Optimal energy conservation policies for self-sustainable Small Cells
SCAVENGE workshop
June 2nd, 2017
Strathclyde University, Glasgow, UK

Current trends anticipate that 5G mobile networks will be composed of ultra-dense deployments of heterogeneous Base Stations (BSs), where BSs using different transmission powers coexist to provide the 1000x network capacity increase that is required by 2020. Accordingly, the traditional macro cell layer will be complemented or replaced with multiple overlapping tiers of smaller cells, which extend the system capacity, thanks to a higher spatial reuse and to a better spectral efficiency. We introduce a two-tier cellular network architecture, where self-sustainable small cells (SCs), solely relying on energy harvesting and storage, can offload the grid-connected macro base station. The available energy at the SC must be allocated in an optimal way, in order to jointly minimize the consumption of grid energy and maximize the system performance. The proposed offline optimal algorithm, based on the label correcting algorithm, finds the optimal energy allocation policy, after transforming the problem into a shortest-path problem.

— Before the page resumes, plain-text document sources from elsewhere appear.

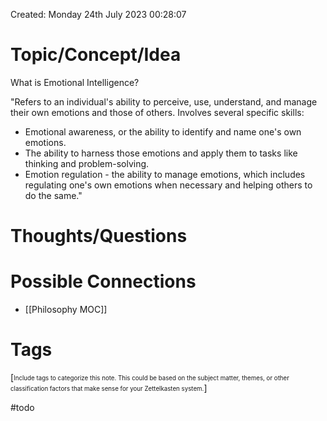 ---
---

Created: Monday 24th July 2023 00:28:07

# Topic/Concept/Idea

What is Emotional Intelligence?

"Refers to an individual's ability to perceive, use, understand, and manage their own emotions and those of others. Involves several specific skills:

- Emotional awareness, or the ability to identify and name one's own emotions.
- The ability to harness those emotions and apply them to tasks like thinking and problem-solving.
- Emotion regulation - the ability to manage emotions, which includes regulating one's own emotions when necessary and helping others to do the same."

# Thoughts/Questions

# Possible Connections

- [[Philosophy MOC]]

# Tags

[<sub><sup>Include tags to categorize this note. This could be based on the subject matter, themes, or other classification factors that make sense for your Zettelkasten system.</sup></sub>]

#todo
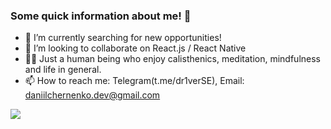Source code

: ### Some quick information about me! 👋

- 🎯 I’m currently searching for new opportunities!
- 👯 I’m looking to collaborate on React.js / React Native
- 🧘‍♂️ Just a human being who enjoy calisthenics, meditation, mindfulness and life in general. 
- 📫 How to reach me: Telegram(t.me/dr1verSE), Email: daniilchernenko.dev@gmail.com


[![](https://www.codewars.com/users/dr1verrr/badges/large)](https://www.codewars.com/users/dr1verrr)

Presentation of the SCAVENGE ESR-05
SCAVENGE initial training school
November 21st, 2016.
CTTC, Barcelona, Spain

Data analytics for Smart Parking Applications
DEI Awards
June 5th, 2015.
University of Padova, Padova, Italy


Other

Awards & Honors
2021 · Huawei · GTS President Award - Technology Innovation and Breakthrough Award
2020 · Huawei · Future Star Award
2016 · European Union · Marie Skłodowska-Curie fellowship
2015 · WorldSensing · Winner of the Smart City Big Data Contest


Services to the research community

Reviewer of IEEE Transactions on Wireless Communications, IEEE Communications Magazine, IEEE Transactions on Green Communications and Networking, IEEE Internet of Things Journal, Wiley Transactions on Emerging Telecommunications Technologies, Elsevier Computer Networks, Elsevier Computer Communications, among others.

Technical Program Commitee Member of IEEE Wireless Communications and Networking Conference (WCNC 2022), European Conference on Networks and Communications (EuCNC 2019, EuCNC 2020) and IEEE Vehicular Technology Conference (VTC-Fall 2019).